- **CHECK YOUR UNDERSTANDING**
[A] Answer these questions about the article on SafetyWall:
(i) Which agency told the Rehoboth CC it had to deploy crashworthy pedestrian barricades on public rights-of-way?
(ii) Which acceptance letter did FHWA issue for SafetyWall, and when?
(iii) How long and how high is SafetyWall?
[B] Which organizations are named in the article on SafetyWall? List every one.
[C] Does each statement agree with the article on SafetyWall? Answer yes or no, and quote the words that decide it.
(i) The Oct. 23 festival was the 26th annual one.
(ii) Assembled SafetyWall units leave small gaps between them.
(iii) SafetyWall has feet that extend into the walkway.

- **EXCERPTED TEXT**
On Oct. 23, the Rehoboth Beach-Dewey Beach Chamber of Commerce (CC) hosted their 26th Annual “Sea Witch Halloween and Fiddler’s Festival.”
In part one of the story on the festival, the Delaware Department of Transportation (DelDOT) informed the Rehoboth CC that they must deploy crashworthy pedestrian barricades on public rights-of-way.
In their search for crashworthy devices, Rehoboth CC contacted Plastic Safety Systems to discuss SafetyWall, the ADA-Compliant Pedestrian Longitudinal Channelizer and Barricade.
SafetyWall is a crashworthy device; it was successfully tested as a longitudinal channelizer under MASH Test Level 3 procedures. FHWA issued acceptance letter WZ-315 in May 2012. In addition to its crashworthiness, SafetyWall complies with MUTCD standards and ADA guidelines as a pedestrian, longitudinal channelizer.
SafetyWall, which measures 6 ft long and 36 in. high, is an interlocking device; there are no gaps between assembled units. Parade watchers should not inadvertently wander into the parade itself. Second, SafetyWall is obstacle-free. It has no protrusions or intrusions into the walkway, like barricade feet or bases that could trip pedestrians.

- **GIVEN RECORDS**
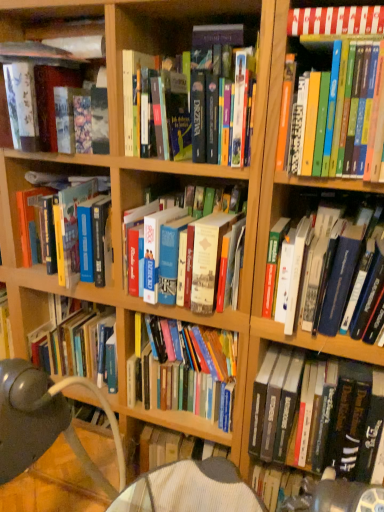
Question: Is hardcover book at center, marked as the seventh book in a bottom-to-top arrangement, wider or thinner than hardcover book at center, which is the 9th book in top-to-bottom order?

Choices:
 (A) wide
 (B) thin

Answer: (B)

Question: From the image's perspective, is hardcover book at center, marked as the seventh book in a bottom-to-top arrangement, located above or below hardcover book at center, which is counted as the 1th book, starting from the bottom?

Choices:
 (A) above
 (B) below

Answer: (A)

Question: Which object is positioned closest to the hardcover books at upper right, acting as the fourth book starting from the top?

Choices:
 (A) hardcover book at center, which is the eighth book in top-to-bottom order
 (B) matte black book at upper left, which ranks as the 8th book in bottom-to-top order
 (C) hardcover book at center, which is the 9th book in top-to-bottom order
 (D) white paper book at upper right, positioned as the 1th book in top-to-bottom order
 (E) hardcover book at center, the 5th book when ordered from bottom to top

Answer: (D)

Question: Considering the real-world distances, which object is closest to the hardcover book at center, the third book in the bottom-to-top sequence?

Choices:
 (A) hardcover books at upper right, acting as the fourth book starting from the top
 (B) white paper book at upper right, arranged as the 9th book when ordered from the bottom
 (C) hardcover books at center, the 6th book viewed from the top
 (D) matte black book at upper left, which is counted as the 2th book, starting from the top
 (E) hardcover book at center, the 5th book when ordered from bottom to top

Answer: (A)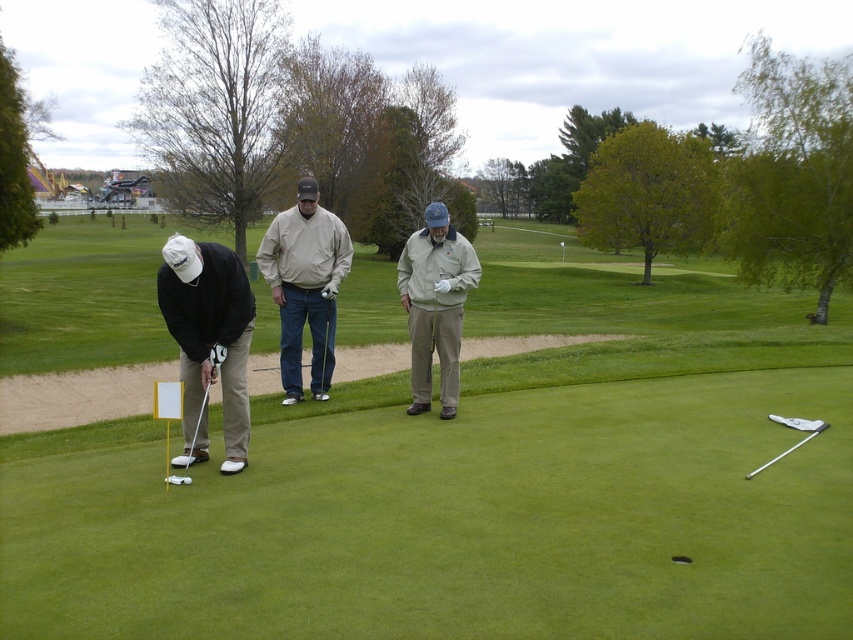
You are a golfer trying to place your matte black golf club at lower left next to the beige cotton shirt at center on the green. Based on their widths, will the club fit without overlapping the shirt?

The matte black golf club at lower left might be wider than beige cotton shirt at center, so there is a possibility it could overlap if placed next to it.

You are a golfer standing at the edge of the green and see the khaki cotton jacket at center and the metallic silver putter at lower left. Which object is closer to you?

The khaki cotton jacket at center is closer to you because it is further to the viewer than the metallic silver putter at lower left.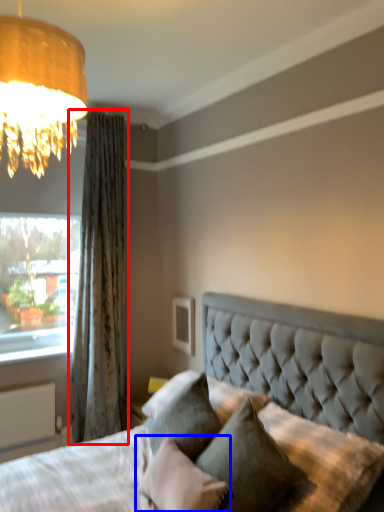
Question: Which of the following is the farthest to the observer, curtain (highlighted by a red box) or pillow (highlighted by a blue box)?

Choices:
 (A) curtain
 (B) pillow

Answer: (A)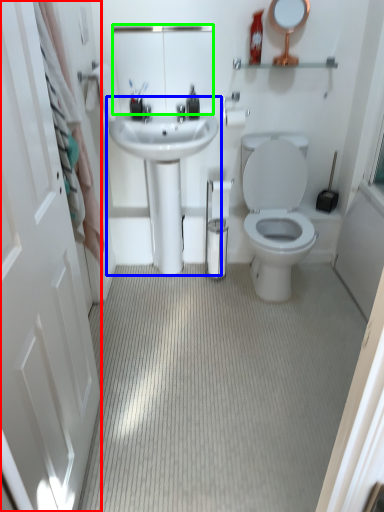
Question: Based on their relative distances, which object is nearer to screen door (highlighted by a red box)? Choose from sink (highlighted by a blue box) and mirror (highlighted by a green box).

Choices:
 (A) sink
 (B) mirror

Answer: (A)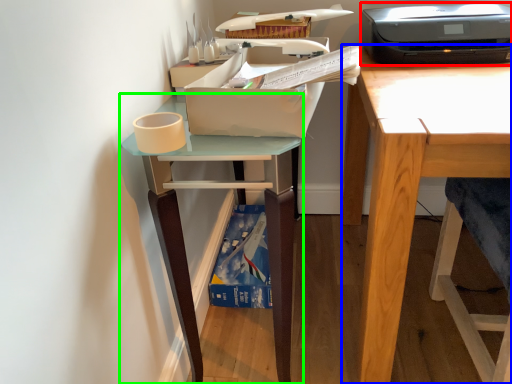
Question: Estimate the real-world distances between objects in this image. Which object is closer to printer (highlighted by a red box), desk (highlighted by a blue box) or table (highlighted by a green box)?

Choices:
 (A) desk
 (B) table

Answer: (A)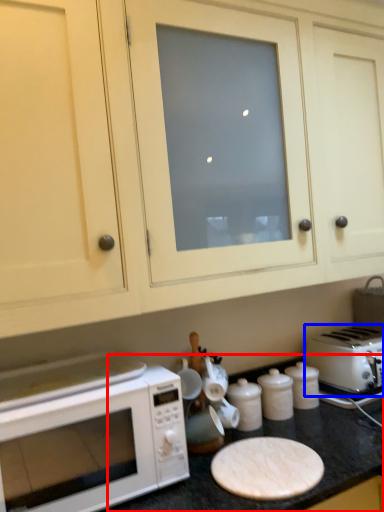
Question: Which object is further to the camera taking this photo, counter top (highlighted by a red box) or toaster (highlighted by a blue box)?

Choices:
 (A) counter top
 (B) toaster

Answer: (B)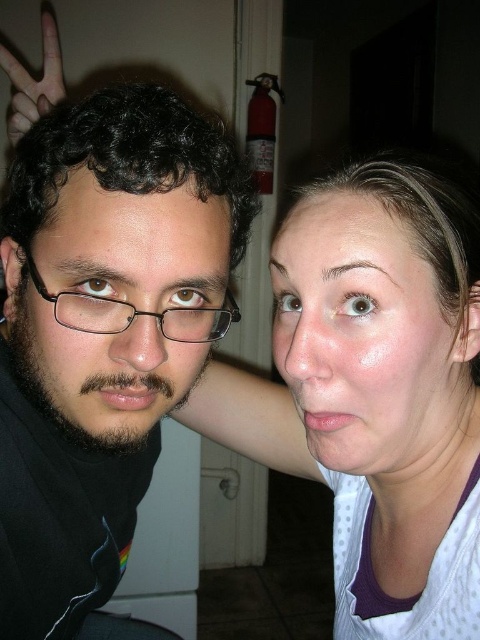
Question: Does black matte glasses at left have a greater width compared to matte black face at left?

Choices:
 (A) no
 (B) yes

Answer: (B)

Question: Considering the relative positions of black matte glasses at left and matte white shirt at center in the image provided, where is black matte glasses at left located with respect to matte white shirt at center?

Choices:
 (A) above
 (B) below

Answer: (B)

Question: Which point is closer to the camera taking this photo?

Choices:
 (A) (184, 276)
 (B) (467, 435)
 (C) (29, 109)
 (D) (48, 284)

Answer: (A)

Question: Which point appears farthest from the camera in this image?

Choices:
 (A) (100, 236)
 (B) (309, 412)
 (C) (183, 336)
 (D) (400, 314)

Answer: (B)

Question: Which point is closer to the camera?

Choices:
 (A) smooth skin face at center
 (B) black fur hand at upper left
 (C) matte white shirt at center

Answer: (A)

Question: Can you confirm if smooth skin face at center is positioned to the right of black plastic glasses at left?

Choices:
 (A) yes
 (B) no

Answer: (A)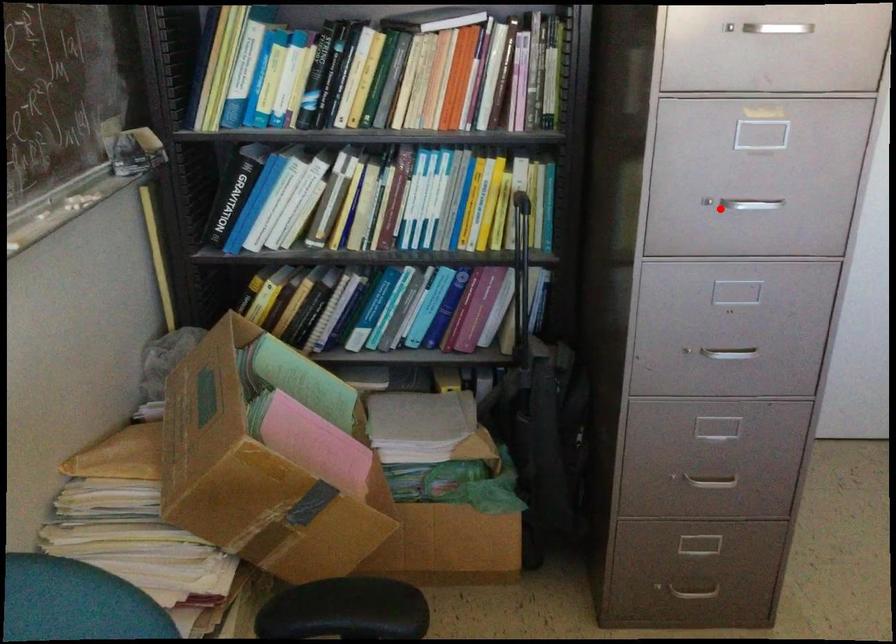
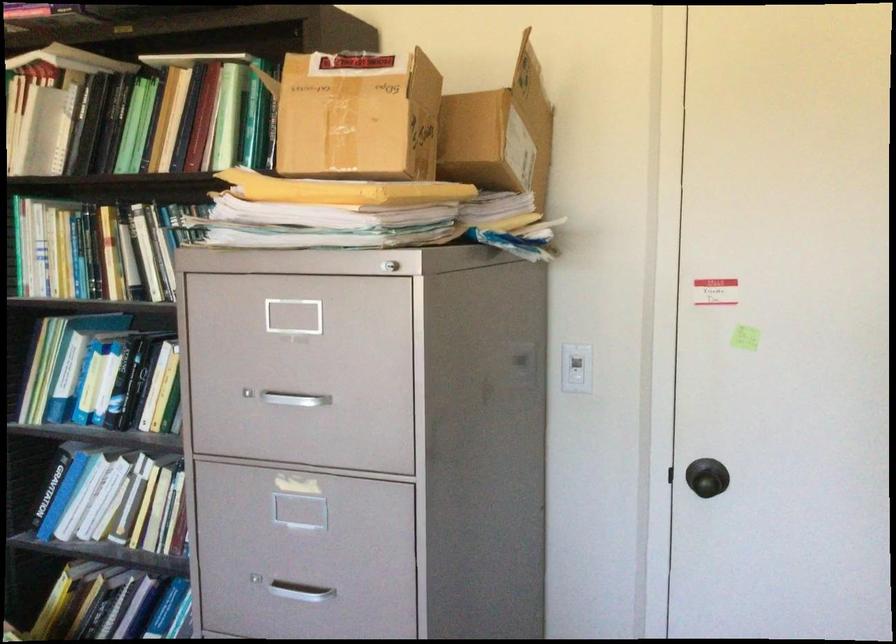
Question: I am providing you with two images of the same scene from different viewpoints. Given a red point in image1, look at the same physical point in image2. Is it:

Choices:
 (A) Closer to the viewpoint
 (B) Farther from the viewpoint

Answer: (A)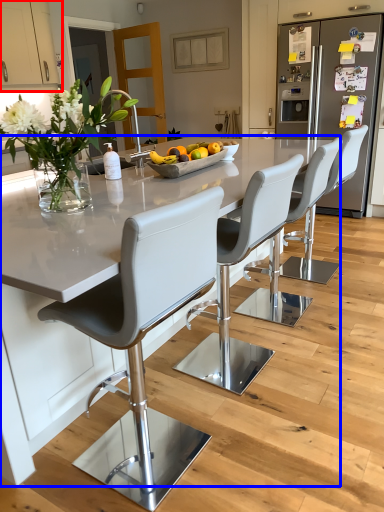
Question: Which object appears farthest to the camera in this image, cabinetry (highlighted by a red box) or kitchen & dining room table (highlighted by a blue box)?

Choices:
 (A) cabinetry
 (B) kitchen & dining room table

Answer: (A)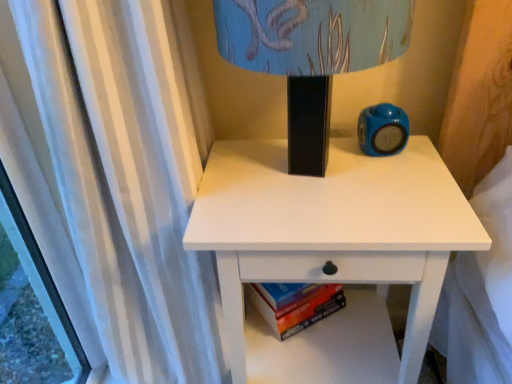
Question: From the image's perspective, is matte plastic alarm clock at upper right over matte black lampshade at upper center?

Choices:
 (A) no
 (B) yes

Answer: (A)

Question: From the image's perspective, does matte plastic alarm clock at upper right appear lower than matte black lampshade at upper center?

Choices:
 (A) no
 (B) yes

Answer: (B)

Question: Are matte plastic alarm clock at upper right and matte black lampshade at upper center far apart?

Choices:
 (A) no
 (B) yes

Answer: (A)

Question: Does matte plastic alarm clock at upper right have a greater height compared to matte black lampshade at upper center?

Choices:
 (A) yes
 (B) no

Answer: (B)

Question: Can you confirm if matte plastic alarm clock at upper right is positioned to the left of matte black lampshade at upper center?

Choices:
 (A) no
 (B) yes

Answer: (A)

Question: From the image's perspective, relative to hardcover book at lower center, is matte black lampshade at upper center above or below?

Choices:
 (A) above
 (B) below

Answer: (A)

Question: Would you say matte black lampshade at upper center is to the left or to the right of hardcover book at lower center in the picture?

Choices:
 (A) left
 (B) right

Answer: (A)

Question: Is point (303, 89) closer or farther from the camera than point (338, 294)?

Choices:
 (A) closer
 (B) farther

Answer: (A)

Question: In the image, is matte black lampshade at upper center positioned in front of or behind hardcover book at lower center?

Choices:
 (A) front
 (B) behind

Answer: (A)

Question: Is hardcover book at lower center to the left or to the right of matte black lampshade at upper center in the image?

Choices:
 (A) left
 (B) right

Answer: (B)

Question: Is point (311, 314) positioned closer to the camera than point (387, 13)?

Choices:
 (A) farther
 (B) closer

Answer: (A)

Question: Considering the positions of hardcover book at lower center and matte black lampshade at upper center in the image, is hardcover book at lower center wider or thinner than matte black lampshade at upper center?

Choices:
 (A) thin
 (B) wide

Answer: (A)

Question: Considering the positions of hardcover book at lower center and matte black lampshade at upper center in the image, is hardcover book at lower center bigger or smaller than matte black lampshade at upper center?

Choices:
 (A) big
 (B) small

Answer: (B)

Question: In terms of size, does white matte nightstand at center appear bigger or smaller than matte black lampshade at upper center?

Choices:
 (A) small
 (B) big

Answer: (B)

Question: From the image's perspective, is white matte nightstand at center positioned above or below matte black lampshade at upper center?

Choices:
 (A) above
 (B) below

Answer: (B)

- **WRITTEN RESPONSES**
[A]
(i) The Delaware Department of Transportation (DelDOT)
(ii) WZ-315, in May 2012
(iii) 6 ft long and 36 in. high

[B]
Rehoboth Beach-Dewey Beach Chamber of Commerce (CC)
Delaware Department of Transportation (DelDOT)
Plastic Safety Systems
FHWA

[C]
(i) Yes: "On Oct. 23, the Rehoboth Beach-Dewey Beach Chamber of Commerce (CC) hosted their 26th Annual"
(ii) No: "there are no gaps between assembled units"
(iii) No: "It has no protrusions or intrusions into the walkway, like barricade feet or bases that could trip pedestrians."